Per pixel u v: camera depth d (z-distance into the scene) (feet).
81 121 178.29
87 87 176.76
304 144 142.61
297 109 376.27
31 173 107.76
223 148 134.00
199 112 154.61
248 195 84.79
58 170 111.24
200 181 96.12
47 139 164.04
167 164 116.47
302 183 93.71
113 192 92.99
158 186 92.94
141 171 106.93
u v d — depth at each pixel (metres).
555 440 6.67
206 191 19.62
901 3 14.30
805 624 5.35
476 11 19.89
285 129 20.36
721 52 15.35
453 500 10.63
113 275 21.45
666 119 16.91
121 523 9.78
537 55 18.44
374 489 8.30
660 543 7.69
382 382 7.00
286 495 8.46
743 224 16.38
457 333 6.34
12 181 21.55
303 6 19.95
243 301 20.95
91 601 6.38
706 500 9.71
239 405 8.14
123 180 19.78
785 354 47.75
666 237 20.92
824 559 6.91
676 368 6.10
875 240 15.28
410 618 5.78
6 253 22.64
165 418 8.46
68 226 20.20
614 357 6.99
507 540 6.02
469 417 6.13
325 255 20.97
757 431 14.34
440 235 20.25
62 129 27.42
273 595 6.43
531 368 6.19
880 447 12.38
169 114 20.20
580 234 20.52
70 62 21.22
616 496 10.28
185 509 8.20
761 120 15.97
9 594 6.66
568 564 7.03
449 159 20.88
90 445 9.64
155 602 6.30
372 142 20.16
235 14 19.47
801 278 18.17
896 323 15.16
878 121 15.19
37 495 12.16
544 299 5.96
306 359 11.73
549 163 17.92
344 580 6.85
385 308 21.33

====================

WHAT YOU SHOULD DO:
Find the word "pixel" in the records and pull out each line that has it.

EXERCISE RESULT:
Per pixel u v: camera depth d (z-distance into the scene) (feet).
u v d — depth at each pixel (metres).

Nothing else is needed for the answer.